La collaboration avec Gérard Cousseau s'est faite comment ? C'est l'éditeur qui vous a présentés ou c'est quelqu'un que tu connaissais ?
Damien Cuvilier : Gérard et moi on se connait depuis un petit moment maintenant, je l'ai rencontré grâce à un ami dessinateur. On a sympathisé tout de suite et on a déjà travaillé ensemble, sur un album humoristique sur les sauveteurs en mer (ndlr : Les Sauveteurs en Mer, un tome paru en 2010). Il était prévu pour le Journal de Mickey mais finalement est sorti chez Vents d'Ouest. Dès le début, dès notre première rencontre je crois, Gérard m'avait parlé de ce projet des souliers rouges qu'il avait en tête. Lorsque je réalisais La guerre secrète, Gérard et moi on en discutait régulièrement. A la fin du tome 2 de La guerre secrète, je ne savais pas trop où mes projets allaient m'emmener, et puis Les Souliers Rouges sont revenus et c'est parti. C'est très naturellement qu’on s'est lancé ensemble dans le projet. C'était un vrai plaisir de travailler avec Gérard parce qu'avant tout c'est un super copain. Quand on travaille avec un scénariste c'est aussi pour passer du temps avec lui. A la limite le projet est un prétexte !

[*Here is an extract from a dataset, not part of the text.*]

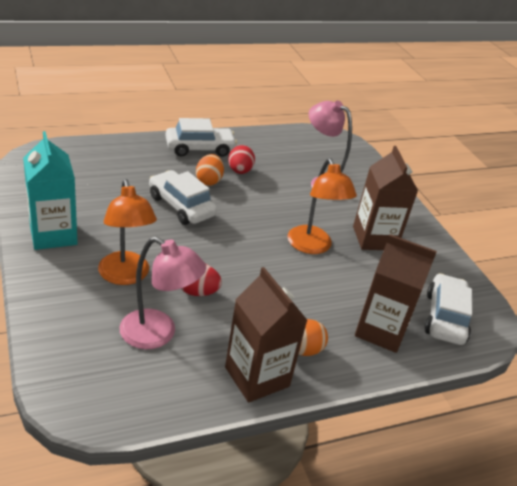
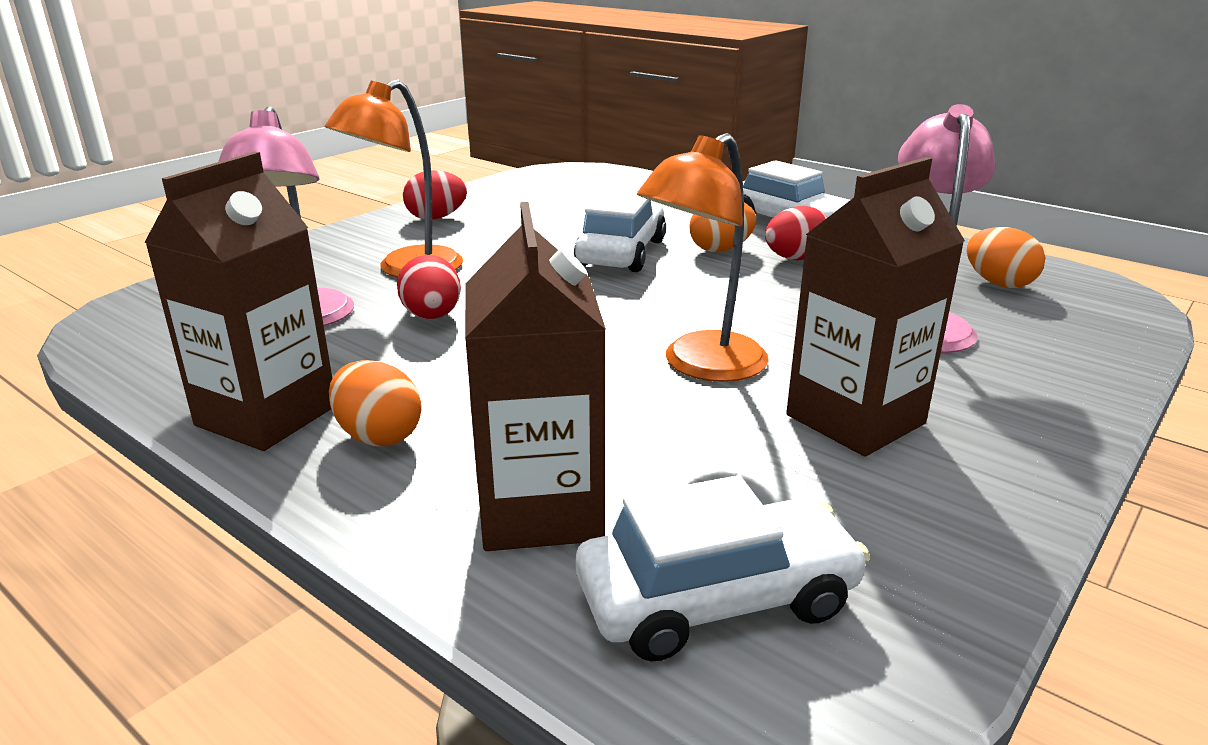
camera: 65 degrees right, 10 degrees down
turquoise carton [23,131,78,250] -> red egg [403,170,467,220]
none -> orange egg [967,227,1045,288]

Tu savais dès le début du premier tome des Souliers Rouges que l'histoire allait se durcir, s’assombrir au fil des pages ?

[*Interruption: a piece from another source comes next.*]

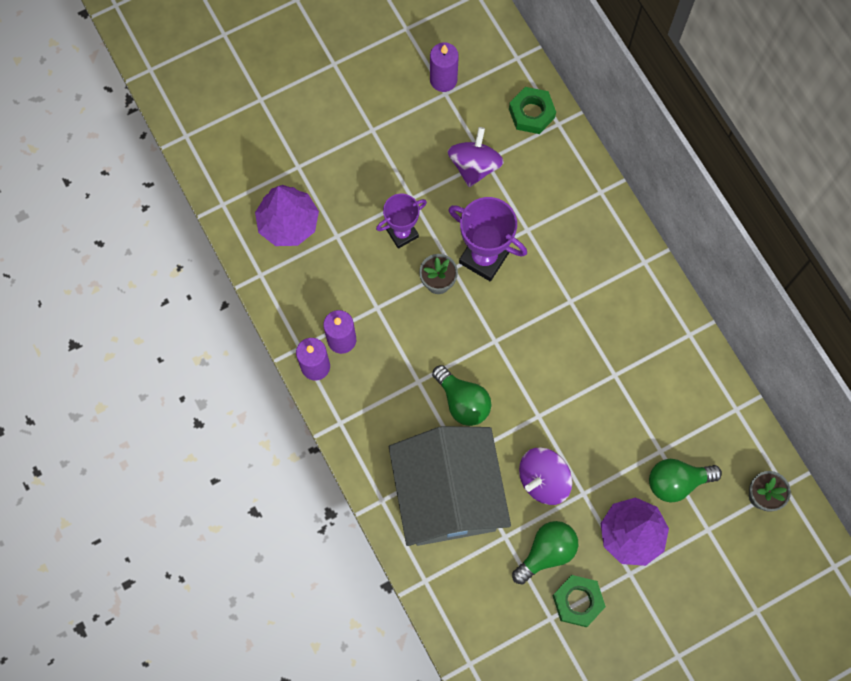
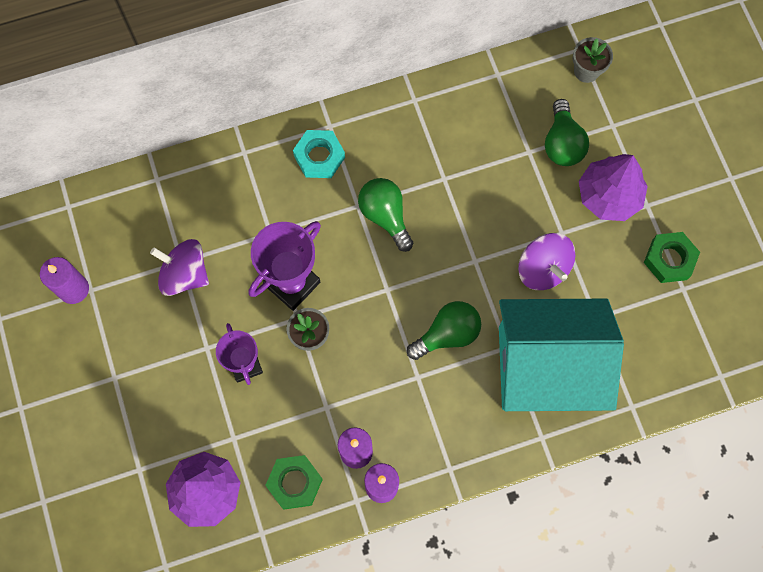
camera: 80 degrees left, 0 degrees up
grey house [389,426,511,546] -> turquoise house [499,299,624,411]
green nut [509,87,556,134] -> green nut moved to [265,455,323,509]
green light bulb [512,521,578,585] -> green light bulb moved to [358,178,413,252]
none -> turquoise nut [293,130,345,178]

Damien Cuvilier : Oui je le savais, mais il faut préciser que l'histoire était initialement prévue en un seul volume, pour un autre éditeur d'ailleurs. Mais quand on l'a proposé à Grand Angle ils nous ont tout de suite proposé de le faire en deux volumes. Finalement ça nous allait très très bien. Et effectivement il y a ce côté un peu plus crépusculaire, un peu plus plus hard dans le tome 2. Je le savais et je m'y préparais, à ce vrai contraste entre les deux albums. Mais l'histoire porte tout cela très bien à mon sens Ça doit être rare de se voir proposer deux tomes au lieu d'un ?
Damien Cuvilier : Effectivement c'est Hervé Richez, directeur de collection chez Grand Angle qui nous a proposé ça, et il avait vraiment raison. Du coup on a pu mieux développer certaines choses, et l’amorce du coté sombre se fait mieux, beaucoup plus progressivement. Sur un seul album cela aurait été plus radical.

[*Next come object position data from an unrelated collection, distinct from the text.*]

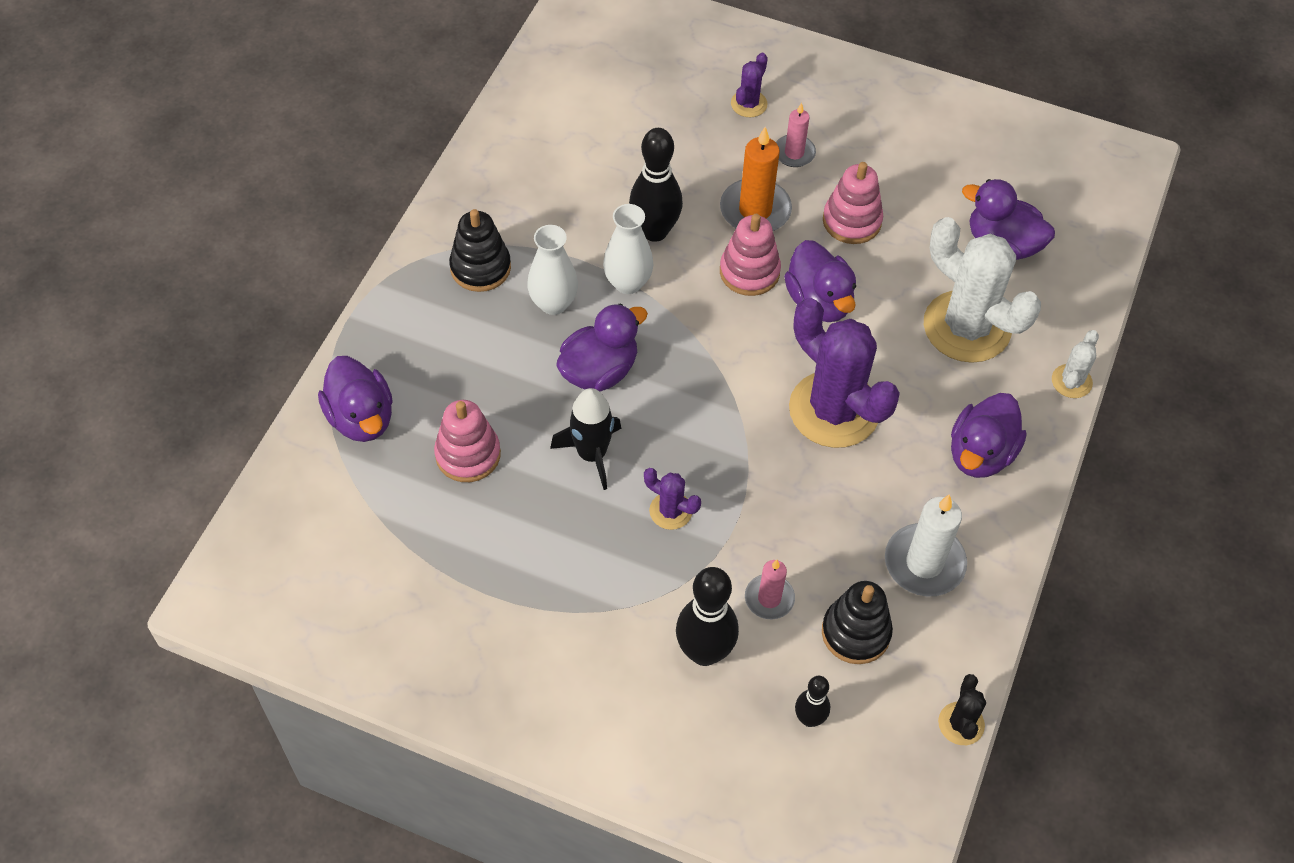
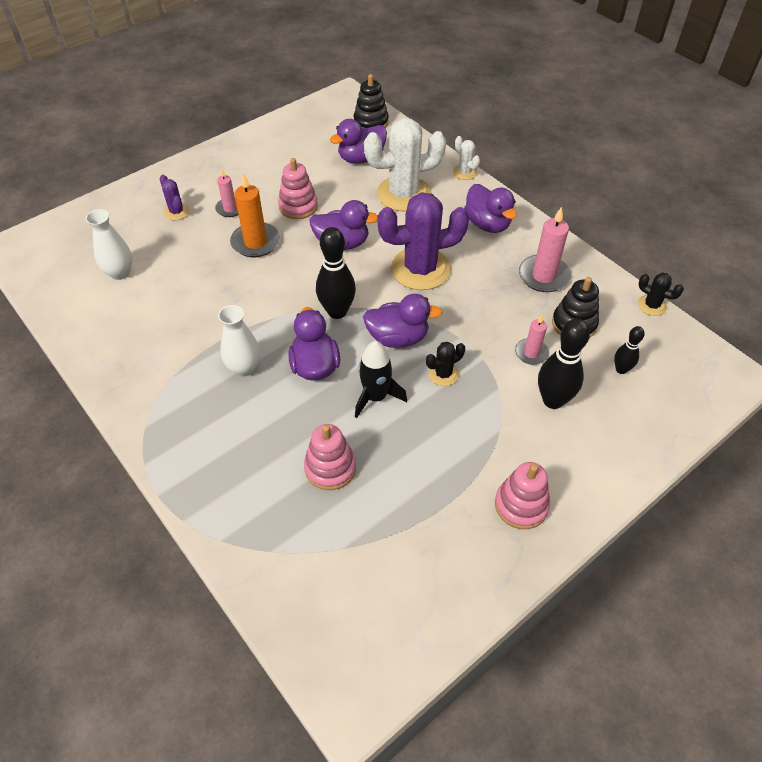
camera: 60 degrees left, 5 degrees down
purple duck [318,356,393,442] -> purple duck moved to [363,294,442,348]
black stacking toy [449,209,511,292] -> black stacking toy moved to [354,74,389,128]
white vase [603,204,654,294] -> white vase moved to [86,209,132,280]
black bowling pin [629,128,683,242] -> black bowling pin moved to [316,227,356,319]
purple cactus [644,468,701,530] -> black cactus [426,342,465,386]
pink stacking toy [720,214,781,296] -> pink stacking toy moved to [495,462,550,529]
white candle [885,494,967,596] -> pink candle [519,207,571,292]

Graphiquement tu choisis l'exigence de la couleur directe, donc la nécessité d'y passer du temps...
Damien Cuvilier : Effectivement, d'emblée j'étais content de pouvoir le faire en couleur directes, et forcément ça prend du temps. Le premier tome avec la recherche de documentation en amont, a pris un an et demi. Mais l'éditeur a vraiment suivi, ils ont très bien accompagné le projet, en amont comme lors de la sortie. Je suis hyper content du travail qui a été fait par Grand Angle, c'est un super éditeur !
Graphiquement tu sembles durcir les encrages en milieu de tome 2, comme pour accompagner la fin du récit...
Damien Cuvilier : C'est vrai, on m'en a fait la remarque, et je ne m'en étais pas rendu compte, mais je crois que c'est dû aussi à ce que je raconte, le trait s'adapte forcément. Sur la longueur d'un bouquin, un an ou un an et demi, c'est évident que le style change. On peut ressentir l'effet des événements, de ce qu'on lit, des influences aussi. Graphiquement sur les scènes de fin il y eu un parti pris assez différent, mais heureusement ça n'a pas l'air d'avoir choqué les lecteurs, je suis rassuré !
On a pu voir sur le net des vidéos où tu participes à des happenings graphiques et musicaux, en dehors du champ de la BD. Mais désormais est-ce que la bande dessinée prend tout ton temps ?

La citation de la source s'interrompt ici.